EXERCISE DATA –

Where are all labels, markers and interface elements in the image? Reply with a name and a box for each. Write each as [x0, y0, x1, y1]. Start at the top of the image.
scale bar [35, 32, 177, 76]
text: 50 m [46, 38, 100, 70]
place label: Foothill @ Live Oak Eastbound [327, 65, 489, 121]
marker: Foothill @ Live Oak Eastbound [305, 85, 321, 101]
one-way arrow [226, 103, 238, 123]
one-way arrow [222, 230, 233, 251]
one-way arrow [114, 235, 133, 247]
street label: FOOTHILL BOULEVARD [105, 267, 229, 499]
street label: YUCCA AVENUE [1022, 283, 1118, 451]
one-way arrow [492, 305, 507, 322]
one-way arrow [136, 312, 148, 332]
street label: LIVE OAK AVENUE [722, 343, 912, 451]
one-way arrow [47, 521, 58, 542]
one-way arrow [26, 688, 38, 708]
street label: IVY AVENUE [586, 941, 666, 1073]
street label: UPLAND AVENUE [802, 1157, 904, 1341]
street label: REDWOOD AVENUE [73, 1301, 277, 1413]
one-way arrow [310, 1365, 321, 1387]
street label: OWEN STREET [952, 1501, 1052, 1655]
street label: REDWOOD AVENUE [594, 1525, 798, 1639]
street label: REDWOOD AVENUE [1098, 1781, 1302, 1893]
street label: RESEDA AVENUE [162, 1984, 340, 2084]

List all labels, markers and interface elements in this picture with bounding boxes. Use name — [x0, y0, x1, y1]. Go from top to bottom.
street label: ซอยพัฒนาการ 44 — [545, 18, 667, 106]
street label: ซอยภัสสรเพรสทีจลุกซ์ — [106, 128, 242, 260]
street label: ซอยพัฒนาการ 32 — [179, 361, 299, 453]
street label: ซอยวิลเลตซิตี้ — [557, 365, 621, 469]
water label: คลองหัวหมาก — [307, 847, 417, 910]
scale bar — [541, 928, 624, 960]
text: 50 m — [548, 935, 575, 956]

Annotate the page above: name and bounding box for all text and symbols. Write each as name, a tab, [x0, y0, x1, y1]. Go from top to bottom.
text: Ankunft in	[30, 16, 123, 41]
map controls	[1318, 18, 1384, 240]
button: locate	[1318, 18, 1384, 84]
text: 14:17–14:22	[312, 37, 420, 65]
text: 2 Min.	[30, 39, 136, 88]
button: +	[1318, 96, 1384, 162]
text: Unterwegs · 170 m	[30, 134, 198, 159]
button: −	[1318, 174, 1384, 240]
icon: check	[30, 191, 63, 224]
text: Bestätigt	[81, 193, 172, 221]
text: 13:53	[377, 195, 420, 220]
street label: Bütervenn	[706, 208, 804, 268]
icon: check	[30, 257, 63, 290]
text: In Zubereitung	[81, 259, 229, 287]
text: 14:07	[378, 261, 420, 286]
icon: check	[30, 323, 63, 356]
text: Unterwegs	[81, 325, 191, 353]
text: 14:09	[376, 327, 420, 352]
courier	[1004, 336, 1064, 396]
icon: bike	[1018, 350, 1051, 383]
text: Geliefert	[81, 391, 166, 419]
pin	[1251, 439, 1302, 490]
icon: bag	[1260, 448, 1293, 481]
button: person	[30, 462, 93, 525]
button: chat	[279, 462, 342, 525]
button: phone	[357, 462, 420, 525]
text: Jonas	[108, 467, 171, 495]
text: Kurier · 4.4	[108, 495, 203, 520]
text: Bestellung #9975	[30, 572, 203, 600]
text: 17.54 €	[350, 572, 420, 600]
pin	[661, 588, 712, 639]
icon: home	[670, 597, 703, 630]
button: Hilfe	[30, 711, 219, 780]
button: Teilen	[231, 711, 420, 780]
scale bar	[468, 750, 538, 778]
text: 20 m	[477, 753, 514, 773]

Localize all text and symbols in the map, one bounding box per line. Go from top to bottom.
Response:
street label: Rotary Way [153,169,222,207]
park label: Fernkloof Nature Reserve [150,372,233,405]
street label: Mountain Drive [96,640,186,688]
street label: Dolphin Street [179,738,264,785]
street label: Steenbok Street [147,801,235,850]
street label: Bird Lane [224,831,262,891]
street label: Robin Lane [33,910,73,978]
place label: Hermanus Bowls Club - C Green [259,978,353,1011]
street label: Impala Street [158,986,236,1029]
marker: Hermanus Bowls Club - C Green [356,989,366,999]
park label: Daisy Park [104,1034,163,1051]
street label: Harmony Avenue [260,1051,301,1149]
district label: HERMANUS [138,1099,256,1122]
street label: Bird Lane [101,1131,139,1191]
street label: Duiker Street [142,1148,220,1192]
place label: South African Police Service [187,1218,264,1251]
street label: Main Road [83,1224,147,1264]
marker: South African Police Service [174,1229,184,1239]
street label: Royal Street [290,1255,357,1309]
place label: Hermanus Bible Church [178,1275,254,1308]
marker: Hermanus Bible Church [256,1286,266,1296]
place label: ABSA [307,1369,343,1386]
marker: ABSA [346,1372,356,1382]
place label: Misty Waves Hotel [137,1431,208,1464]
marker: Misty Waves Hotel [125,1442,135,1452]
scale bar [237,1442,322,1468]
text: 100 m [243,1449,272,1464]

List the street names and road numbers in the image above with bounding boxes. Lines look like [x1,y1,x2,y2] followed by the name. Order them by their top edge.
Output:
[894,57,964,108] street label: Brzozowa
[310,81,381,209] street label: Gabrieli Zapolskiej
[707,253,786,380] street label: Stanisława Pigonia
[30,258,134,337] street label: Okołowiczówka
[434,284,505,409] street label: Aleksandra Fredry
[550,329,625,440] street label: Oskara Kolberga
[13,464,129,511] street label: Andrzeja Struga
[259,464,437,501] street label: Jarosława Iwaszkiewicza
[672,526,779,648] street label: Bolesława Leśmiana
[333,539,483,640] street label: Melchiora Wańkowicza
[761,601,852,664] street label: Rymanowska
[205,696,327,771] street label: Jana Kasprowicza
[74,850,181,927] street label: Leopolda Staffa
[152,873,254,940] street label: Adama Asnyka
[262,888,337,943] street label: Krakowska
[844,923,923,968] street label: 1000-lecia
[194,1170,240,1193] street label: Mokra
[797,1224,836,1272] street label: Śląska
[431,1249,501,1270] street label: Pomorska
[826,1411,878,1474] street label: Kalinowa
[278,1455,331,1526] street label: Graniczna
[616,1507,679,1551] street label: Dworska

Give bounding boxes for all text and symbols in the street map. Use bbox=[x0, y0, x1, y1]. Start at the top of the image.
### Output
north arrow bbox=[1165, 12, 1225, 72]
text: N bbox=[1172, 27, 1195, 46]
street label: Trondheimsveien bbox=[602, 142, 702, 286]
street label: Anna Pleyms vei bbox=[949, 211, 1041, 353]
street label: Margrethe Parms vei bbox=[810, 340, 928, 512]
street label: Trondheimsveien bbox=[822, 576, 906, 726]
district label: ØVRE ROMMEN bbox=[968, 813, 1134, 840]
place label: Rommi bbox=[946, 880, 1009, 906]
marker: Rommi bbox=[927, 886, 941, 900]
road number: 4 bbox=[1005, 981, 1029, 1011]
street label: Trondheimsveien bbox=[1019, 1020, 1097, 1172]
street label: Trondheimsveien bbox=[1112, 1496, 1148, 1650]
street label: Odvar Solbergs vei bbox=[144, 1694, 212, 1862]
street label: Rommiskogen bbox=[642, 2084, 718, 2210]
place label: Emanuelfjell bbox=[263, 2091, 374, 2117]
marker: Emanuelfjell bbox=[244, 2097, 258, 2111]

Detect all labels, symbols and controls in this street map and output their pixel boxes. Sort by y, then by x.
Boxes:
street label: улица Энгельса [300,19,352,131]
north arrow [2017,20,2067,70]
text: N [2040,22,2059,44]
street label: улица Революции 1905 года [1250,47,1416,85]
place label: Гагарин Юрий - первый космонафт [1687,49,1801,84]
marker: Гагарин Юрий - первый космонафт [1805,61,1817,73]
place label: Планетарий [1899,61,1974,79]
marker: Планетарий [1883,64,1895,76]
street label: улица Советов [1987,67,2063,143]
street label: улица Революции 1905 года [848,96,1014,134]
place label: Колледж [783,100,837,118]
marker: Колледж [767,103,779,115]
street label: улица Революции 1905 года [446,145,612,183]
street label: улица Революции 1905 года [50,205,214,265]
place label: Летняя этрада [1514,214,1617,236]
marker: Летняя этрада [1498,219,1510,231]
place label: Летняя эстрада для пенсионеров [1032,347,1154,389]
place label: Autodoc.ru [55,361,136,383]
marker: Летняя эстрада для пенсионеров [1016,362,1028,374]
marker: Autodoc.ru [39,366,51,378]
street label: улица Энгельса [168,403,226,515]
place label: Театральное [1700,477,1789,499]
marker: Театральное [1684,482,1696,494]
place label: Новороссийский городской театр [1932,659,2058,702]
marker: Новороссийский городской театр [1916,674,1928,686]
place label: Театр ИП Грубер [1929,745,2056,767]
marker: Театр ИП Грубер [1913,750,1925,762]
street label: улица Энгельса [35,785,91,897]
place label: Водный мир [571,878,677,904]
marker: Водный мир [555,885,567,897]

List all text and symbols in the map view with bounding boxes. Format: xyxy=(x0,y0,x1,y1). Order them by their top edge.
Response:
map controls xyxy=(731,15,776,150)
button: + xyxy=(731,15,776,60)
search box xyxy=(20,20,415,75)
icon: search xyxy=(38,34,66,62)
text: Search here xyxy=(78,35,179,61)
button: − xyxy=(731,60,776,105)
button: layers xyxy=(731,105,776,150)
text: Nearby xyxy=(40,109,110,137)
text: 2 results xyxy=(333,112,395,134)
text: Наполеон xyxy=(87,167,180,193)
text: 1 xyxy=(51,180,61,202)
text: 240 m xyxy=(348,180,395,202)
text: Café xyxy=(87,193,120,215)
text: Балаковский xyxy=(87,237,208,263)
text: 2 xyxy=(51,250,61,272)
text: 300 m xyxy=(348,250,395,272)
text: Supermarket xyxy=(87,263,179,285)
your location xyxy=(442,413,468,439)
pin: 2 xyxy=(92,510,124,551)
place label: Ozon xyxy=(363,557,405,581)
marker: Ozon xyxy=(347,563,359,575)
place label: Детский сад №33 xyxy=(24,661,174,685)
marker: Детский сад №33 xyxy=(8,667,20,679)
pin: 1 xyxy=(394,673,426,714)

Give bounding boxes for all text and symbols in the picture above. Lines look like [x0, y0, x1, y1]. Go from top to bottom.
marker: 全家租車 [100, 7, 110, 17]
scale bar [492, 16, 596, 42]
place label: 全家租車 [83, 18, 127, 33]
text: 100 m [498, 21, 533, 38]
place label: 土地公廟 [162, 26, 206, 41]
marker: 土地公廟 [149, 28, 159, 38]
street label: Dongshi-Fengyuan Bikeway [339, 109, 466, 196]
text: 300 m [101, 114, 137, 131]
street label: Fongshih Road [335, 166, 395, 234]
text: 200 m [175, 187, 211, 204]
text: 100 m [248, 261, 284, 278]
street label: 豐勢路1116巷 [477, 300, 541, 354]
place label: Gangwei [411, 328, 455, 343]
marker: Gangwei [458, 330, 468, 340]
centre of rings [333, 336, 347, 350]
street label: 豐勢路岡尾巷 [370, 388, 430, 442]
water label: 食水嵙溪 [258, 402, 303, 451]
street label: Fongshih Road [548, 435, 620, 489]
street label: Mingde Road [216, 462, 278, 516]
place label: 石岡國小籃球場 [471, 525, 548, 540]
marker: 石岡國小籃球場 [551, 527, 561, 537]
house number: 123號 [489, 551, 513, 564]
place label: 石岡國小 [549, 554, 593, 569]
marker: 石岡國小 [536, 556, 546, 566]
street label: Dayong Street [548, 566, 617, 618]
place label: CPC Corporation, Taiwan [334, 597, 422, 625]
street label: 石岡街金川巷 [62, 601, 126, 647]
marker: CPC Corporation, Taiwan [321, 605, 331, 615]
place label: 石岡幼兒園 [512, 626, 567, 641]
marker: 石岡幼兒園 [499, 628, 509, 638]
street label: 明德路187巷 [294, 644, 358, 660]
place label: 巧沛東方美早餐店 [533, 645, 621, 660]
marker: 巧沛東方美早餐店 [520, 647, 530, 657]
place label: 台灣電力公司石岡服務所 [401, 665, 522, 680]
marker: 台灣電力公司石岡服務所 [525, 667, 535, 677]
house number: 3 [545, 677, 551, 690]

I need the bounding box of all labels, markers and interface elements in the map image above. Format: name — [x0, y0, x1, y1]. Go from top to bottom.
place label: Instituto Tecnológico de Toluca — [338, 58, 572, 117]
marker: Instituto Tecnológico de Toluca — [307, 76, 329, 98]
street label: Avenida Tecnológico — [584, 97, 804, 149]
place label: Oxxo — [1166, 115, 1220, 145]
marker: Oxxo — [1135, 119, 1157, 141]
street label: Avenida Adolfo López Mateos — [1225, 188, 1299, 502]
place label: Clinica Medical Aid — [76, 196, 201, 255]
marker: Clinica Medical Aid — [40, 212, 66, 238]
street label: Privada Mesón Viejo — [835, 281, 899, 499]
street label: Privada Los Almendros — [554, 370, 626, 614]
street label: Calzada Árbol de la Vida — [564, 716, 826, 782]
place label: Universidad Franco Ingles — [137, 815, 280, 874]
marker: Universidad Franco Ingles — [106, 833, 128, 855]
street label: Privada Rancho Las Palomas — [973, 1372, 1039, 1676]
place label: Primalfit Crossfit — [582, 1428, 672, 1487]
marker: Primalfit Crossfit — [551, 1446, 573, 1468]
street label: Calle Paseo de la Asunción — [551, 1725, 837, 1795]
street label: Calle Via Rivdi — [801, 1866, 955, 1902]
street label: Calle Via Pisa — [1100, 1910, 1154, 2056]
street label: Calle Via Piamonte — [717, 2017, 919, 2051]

EXERCISE –
What is the number of lines in the listing that contain the word "Order"? Give that number and nothing else.

RESULT FOR THIS TASK –
2